Contrairement à ce qu’elle affirme, en nous dépliant par le menu la nécessité de laisser faire le marché, la conscience libérale assure la promotion constante et interventionniste, avec des moyens démesurés relativement à ceux de la conscience critique, du renouveau, de la transformation, du changement. C’est elle qui attaque quotidiennement l’homme tel qu’il est pour le transformer en un homme tel qu’il devra être. C’est encore elle qui accuse ceux qui ne veulent pas de sa merde cybernétique dépolitisée acritique et hyper pragmatique de passéisme, d’inertie et de sclérose. Sous la mise en scène d’une fausse liberté de choix, la conscience libérale exerce ainsi une véritable tyrannie des esprits qu’elle camoufle derrière la promotion d’une action politique efficace et axiologiquement neutre, au-delà des « clivages partisans ». Cette tyrannie des esprits est d’autant plus violente et prescriptive qu’elle passe, en générale, en contrebande.
C’est aussi pour cette raison que la conscience libérale tolère beaucoup mieux les critiques de type économiques – dont elle réfutera évidemment l’irréalisme – que celles qui investissent le terrain symbolique de l’anthropologie politique. Ce qui part de l’économie y retourne, dans une circularité qui n’a aucune chance de se transformer en force révolutionnaire. Par contre, celui qui pointe, avec une certaine constance, les logiques de démolition (intellectuelle, spirituelle, valorielle) devra rester inaudible. Son travail est incompatible avec la fausse pluralité du choix libéral et son entreprise de ratatinement de l’homme. La conscience libérale à la manœuvre s’accommode fort bien d’un monde où la conscience humaine sera réduite à sa plus simple expression : un abrutissement cognitif docile vaguement irritable sur des causes insignifiantes.

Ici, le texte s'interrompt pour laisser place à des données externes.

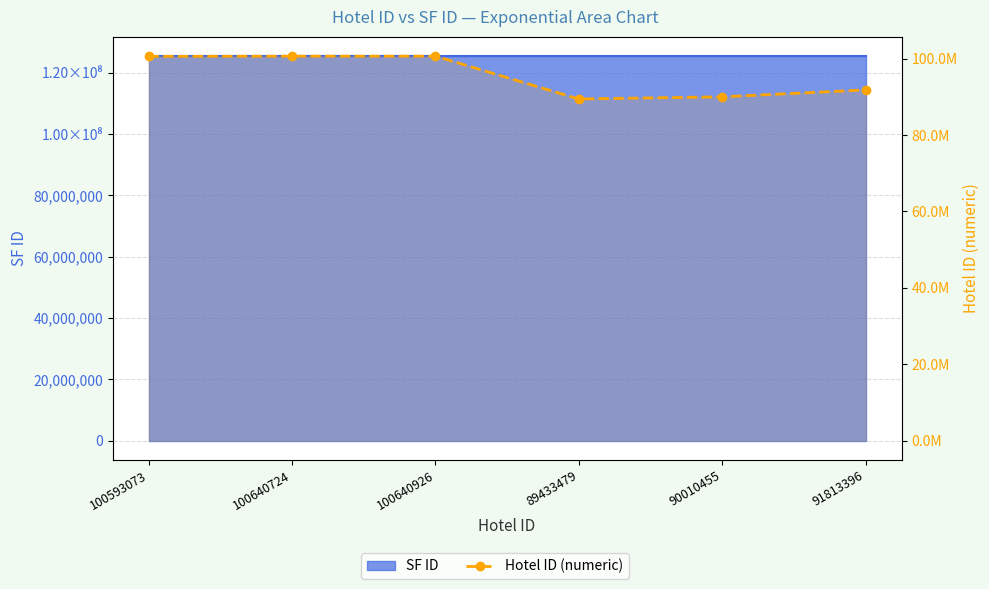

Reading right to left, what are all the values shown in this chart?

91813396	90010455	89433479	100640926	100640724	100593073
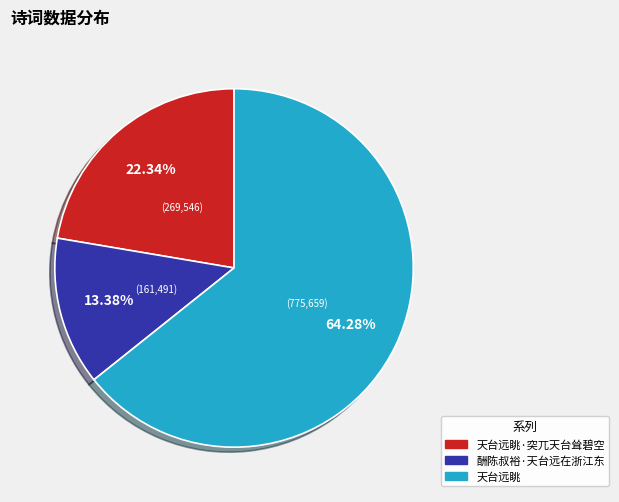

Is there any slice that represents more than half of the pie?

Yes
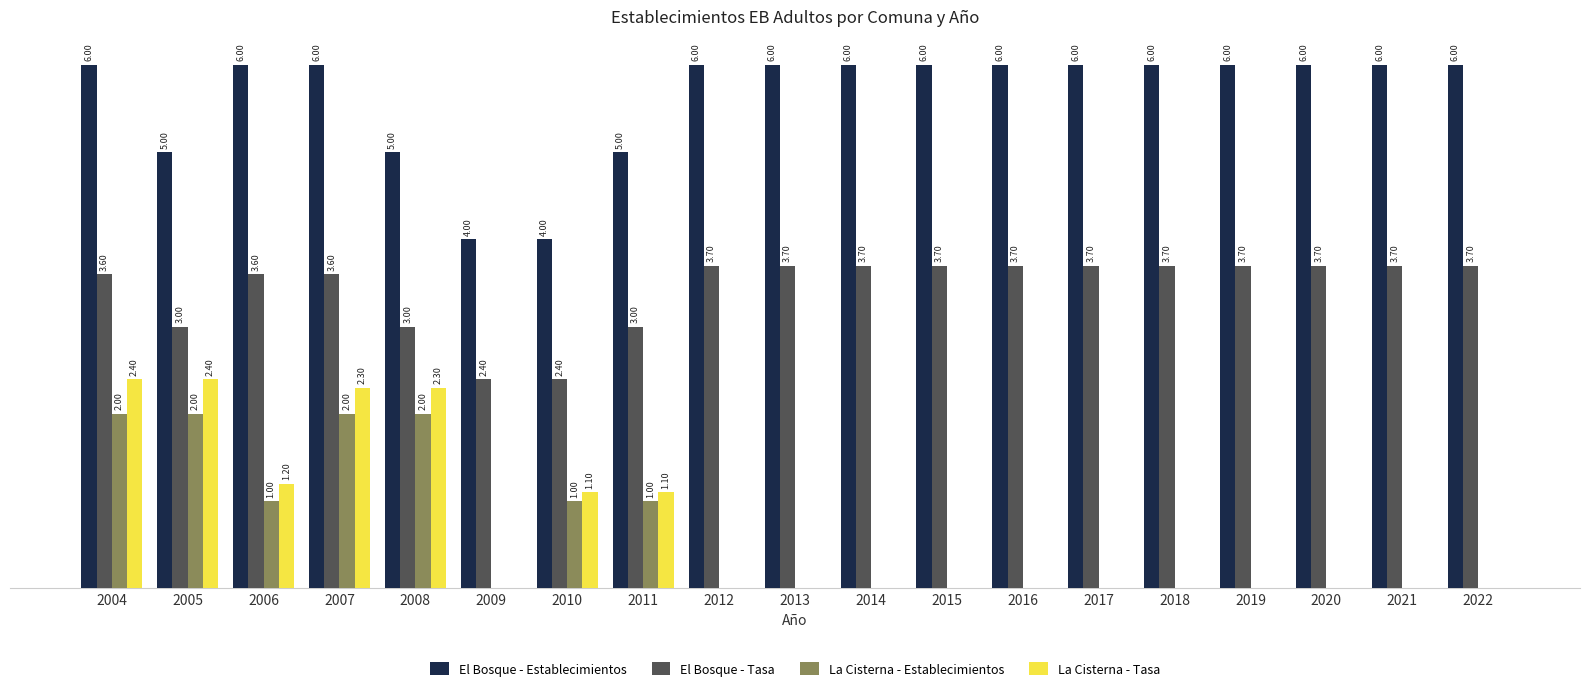

Is the value of El Bosque - Establecimientos at 2005 greater than the value of La Cisterna - Establecimientos at 2017?

Yes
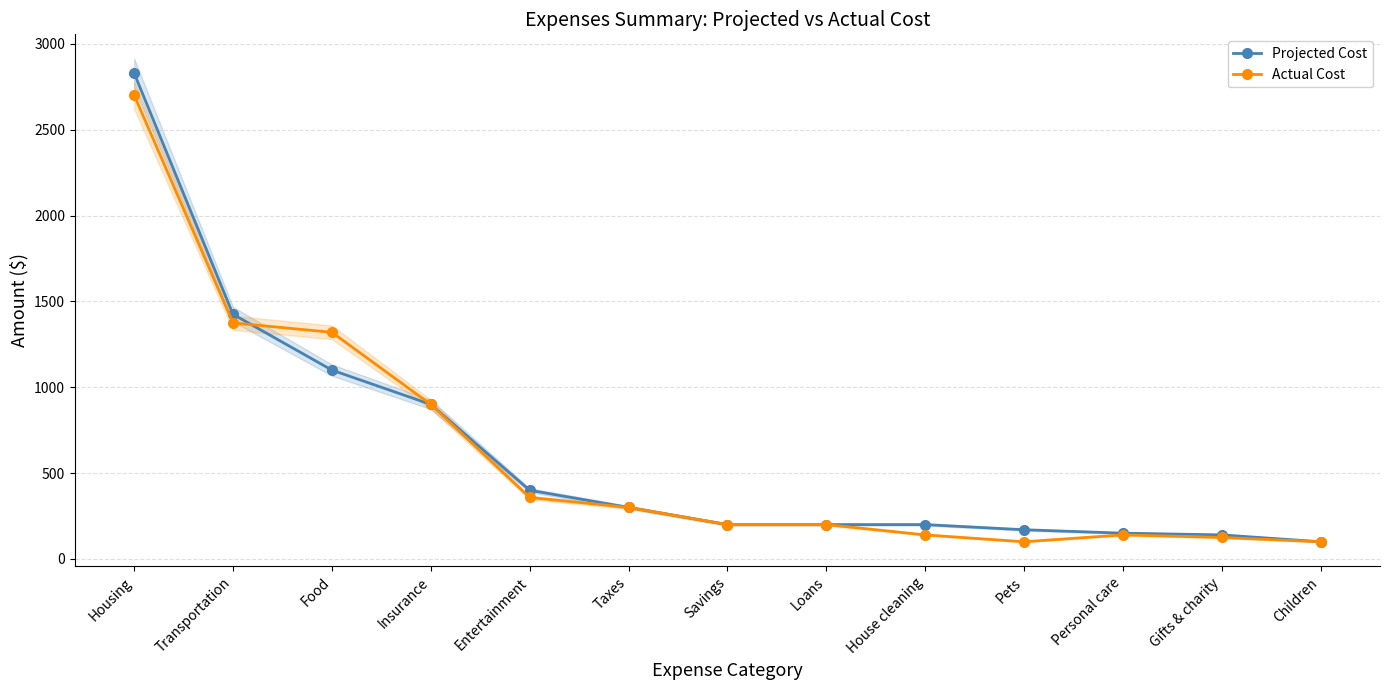

Rank the series at House cleaning from highest to lowest value.

Projected Cost, Actual Cost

Il va de soi qu’il sera nécessaire d’embaucher massivement des cadres culturels d’encadrement dont la tâche sera de faire accroire que rien ne change, qu’il y a encore de la pensée, de l’esprit et de la finesse, contrairement à ce que grognent les esprits chagrins et rétrogrades. Il va de soi aussi qu’ils tiendront un discours lui-même acritique politiquement à destination d’une petite élite culturelle qui surnagera sur un océan de médiocrité (en ayant, cela va sans dire, le moins de contact possible avec lui). A intervalles réguliers, un insipide spectacle de moralisation de la vie publique sera offert à une masse anémiée, satisfaite d’exercer un feint contrôle sur ce qui lui échappe radicalement. Dans ce monde, certains individus, pris en étau entre les conséquences de l’épandage de merde cybernétique dépolitisée acritique hyper adaptée et le cynisme des maîtres qui l’exploitent au mieux, exprimeront leur colère en ayant encore à l’esprit une certaine idée de l’homme. L’effacement générationnel de cette idée signera la fin de leur combat. En attendant, ils cognent.